Thanks again for your valuable feedback! Could you please let us know whether your concerns have been addressed? We are happy to make further updates if you have any other questions or suggestions.

We express our gratitude to the reviewer for the insightful comments. We address the main concerns below. If the reviewer believes there are additional issues with our paper that have not been addressed, we are very willing to continue the discussion.

Q1: The motivation for pixel space distance is not clarified. According to Definition 3, the pixel space distance is the expectation of distance between any two points of rays. The authors should clarify the motivation behind Definition 3 since it is important for the following parts. The semantic space distance is fairly reasonable.
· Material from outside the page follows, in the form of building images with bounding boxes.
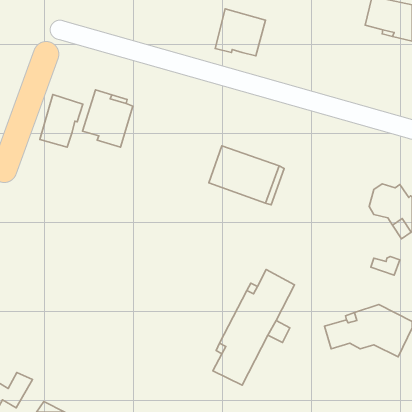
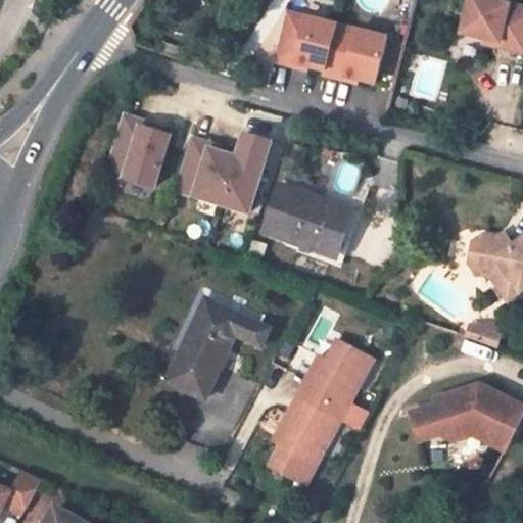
building: none -> [322,26,387,85]
building: [40,95,83,147] -> none
building: none -> [173,132,270,211]
building: none -> [165,297,270,398]

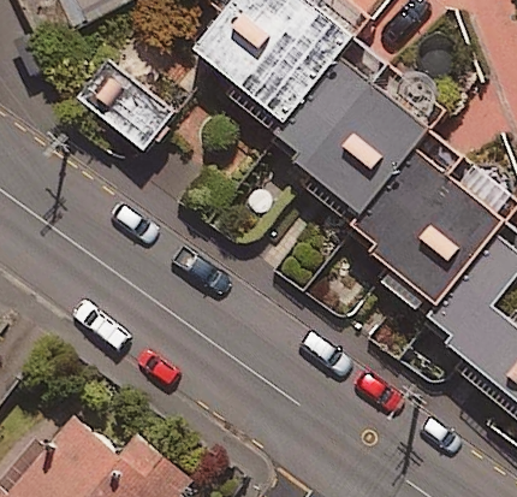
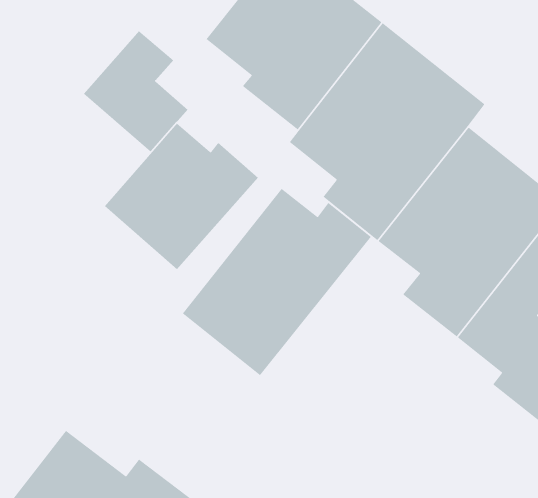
building: none -> [104,123,259,270]
building: none -> [182,188,372,376]

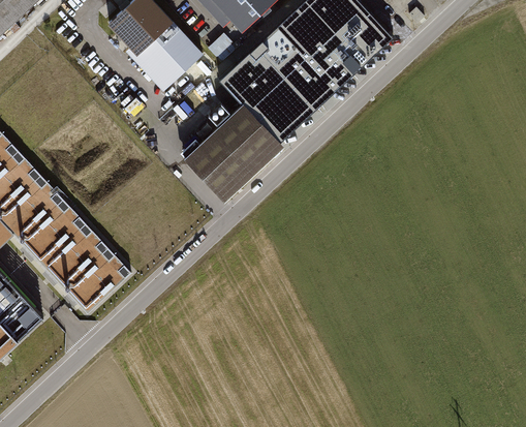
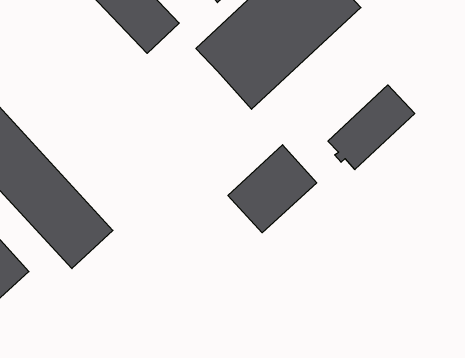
building: [184,104,278,197] -> [228,145,317,233]
building: none -> [328,85,415,170]

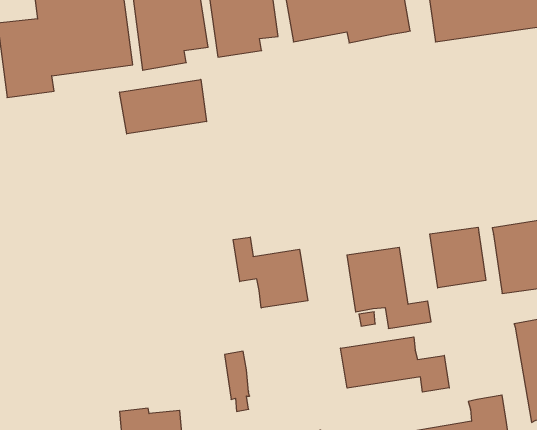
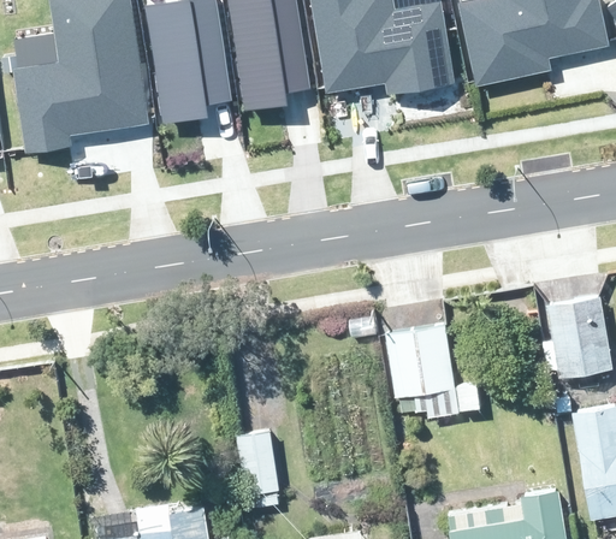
building: [120,79,207,134] -> none
building: [430,227,486,288] -> none
building: [233,237,308,308] -> none
building: [341,337,449,392] -> none

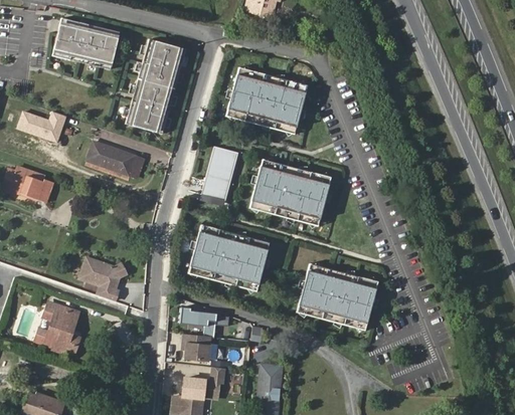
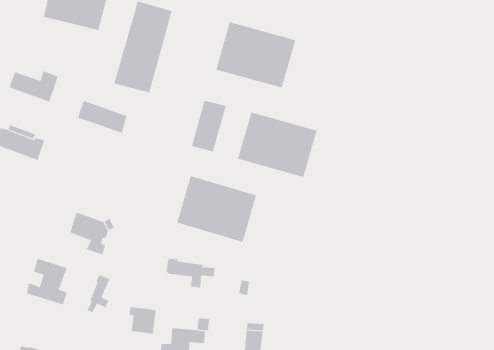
building: [297,261,378,330] -> none
building: none -> [87,274,110,313]
building: [181,332,209,360] -> [129,307,156,334]

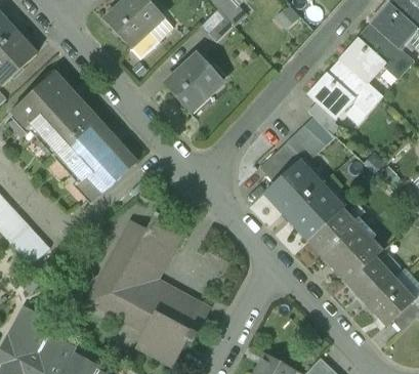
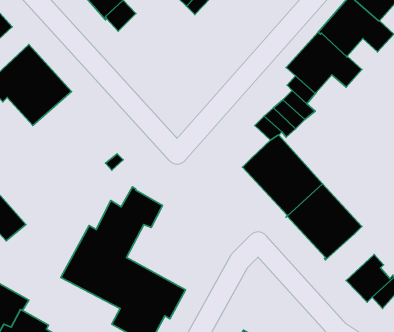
building: [164,53,221,109] -> none
building: [57,117,136,200] -> none
building: [259,151,292,182] -> none
building: [347,257,394,303] -> none

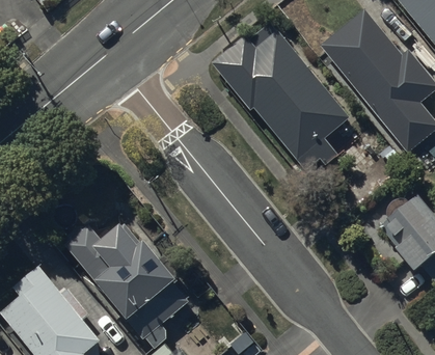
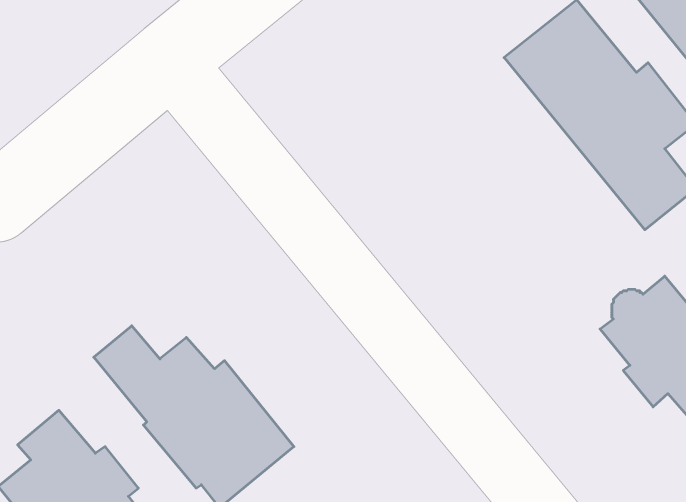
building: [210,25,357,179] -> none

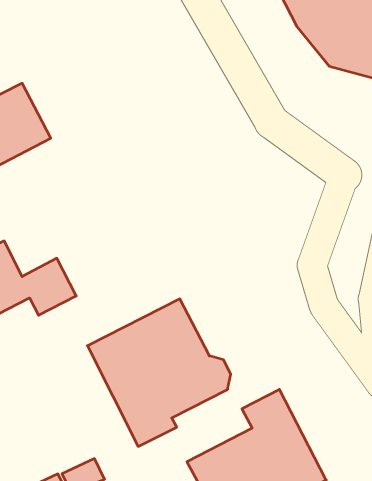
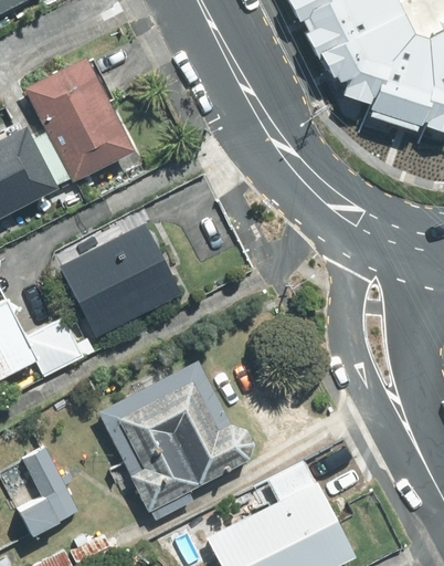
building: none -> [24,56,135,180]
building: none -> [60,222,181,336]
building: none -> [18,447,78,535]

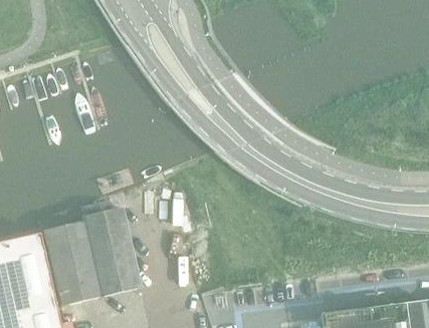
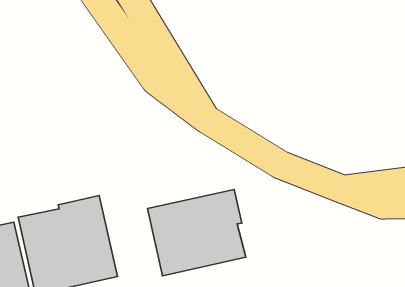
building: none -> [147,189,246,276]

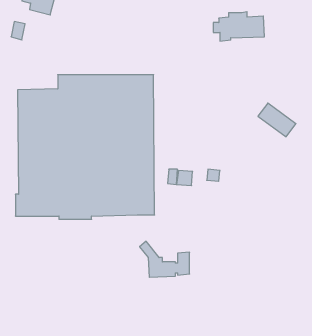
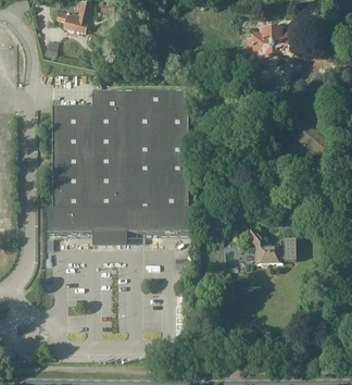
building: [140,241,190,277] -> [246,226,296,262]

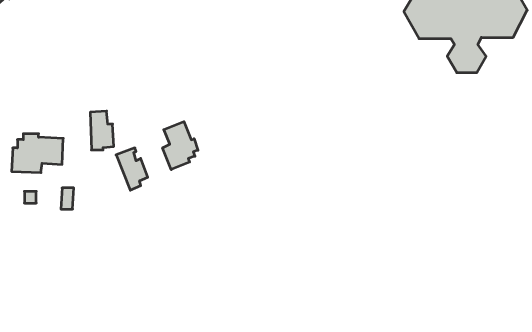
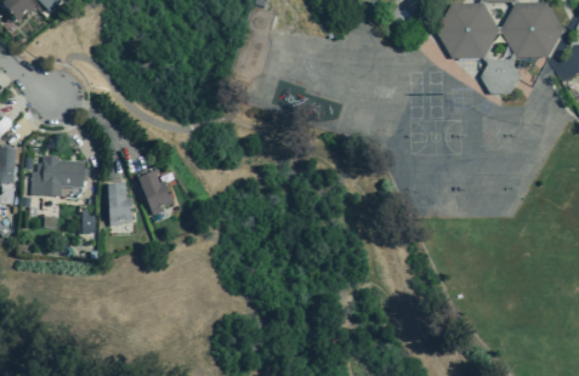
building: [90,111,114,150] -> [109,184,134,224]
building: [163,122,198,170] -> none

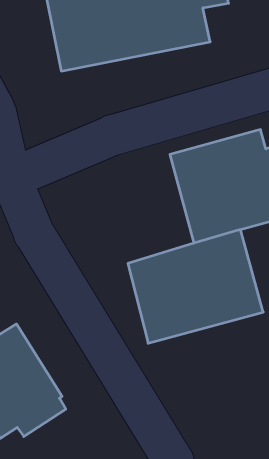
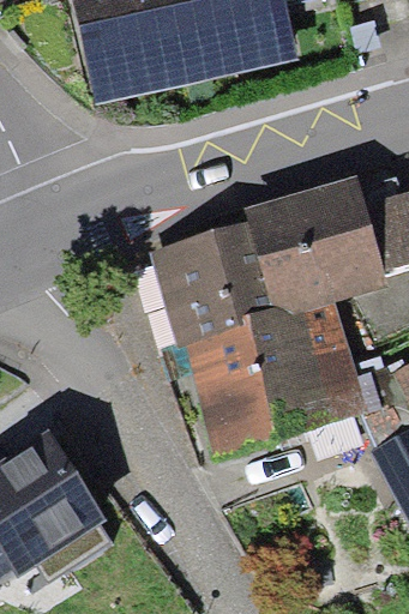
building: none -> [152,225,272,350]

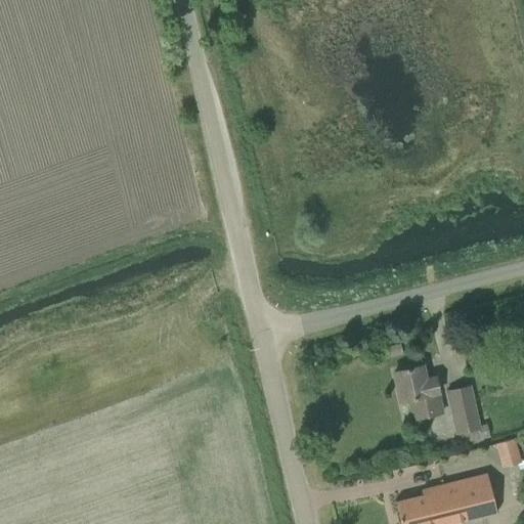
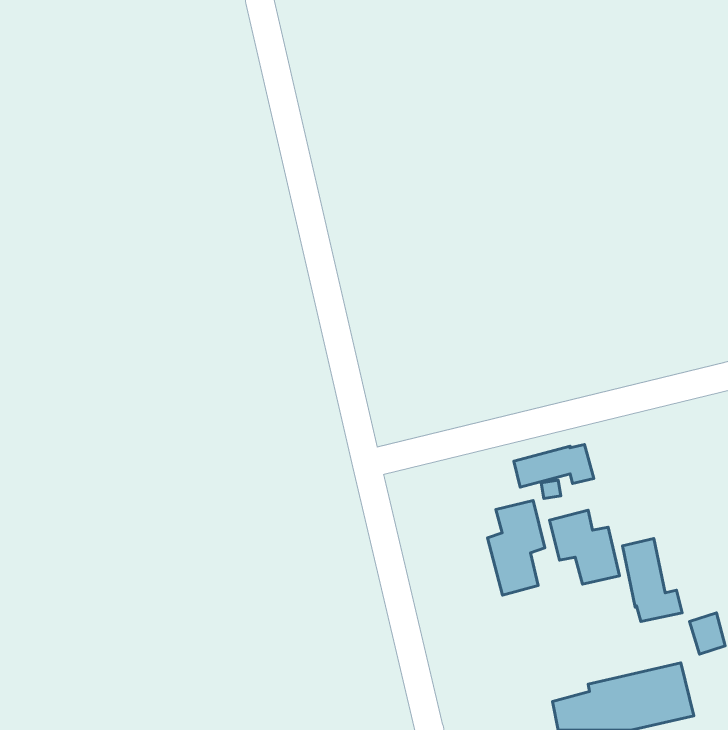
building: none -> [514,445,594,487]
building: none -> [488,500,545,595]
A1: We appreciate the reviewer's feedback. Our intuition is mainly based on the idea that capturing light rays from different positions of an object provides richer information about it. Since the object varies continuously internally, we measure the richness of the information provided by evaluating the differences at every point along two light rays.

Q2: The relationship between mutual information and few-shot view synthesis is not clear.

A2: This paper primarily focuses on providing a new perspective for understanding sampling under limited data. Sparse view sampling and few-shot synthesis are just two application scenarios we explored. More application scenarios can be provided in future work.

Q3: For the few-shot view synthesis, the proposed method needs to evaluate the semantic distance between randomly rendered images and ground truth images. Therefore, this will bring additional training costs. The analysis should be provided.

A3: We did not add this loss at every iteration. In fact, applying it every 100 iterations yields very good results, with the time overhead being less than 1.2 times.

Q4: Compared with NeRF, 3D Gaussian splatting is much better in both training and rendering. The authors should conduct experiments based on 3DGS.

A4: Our paper primarily focuses on NeRF synthesis with limited training data. Due to the limited time for the rebuttal, we are unable to directly conduct experiments related to 3DGS. We believe extending the idea of mutual information to 3DGS is a valuable direction for future work.

We would be delighted to address any further inquiries you may have. Please feel free to reach out with any additional questions or concerns!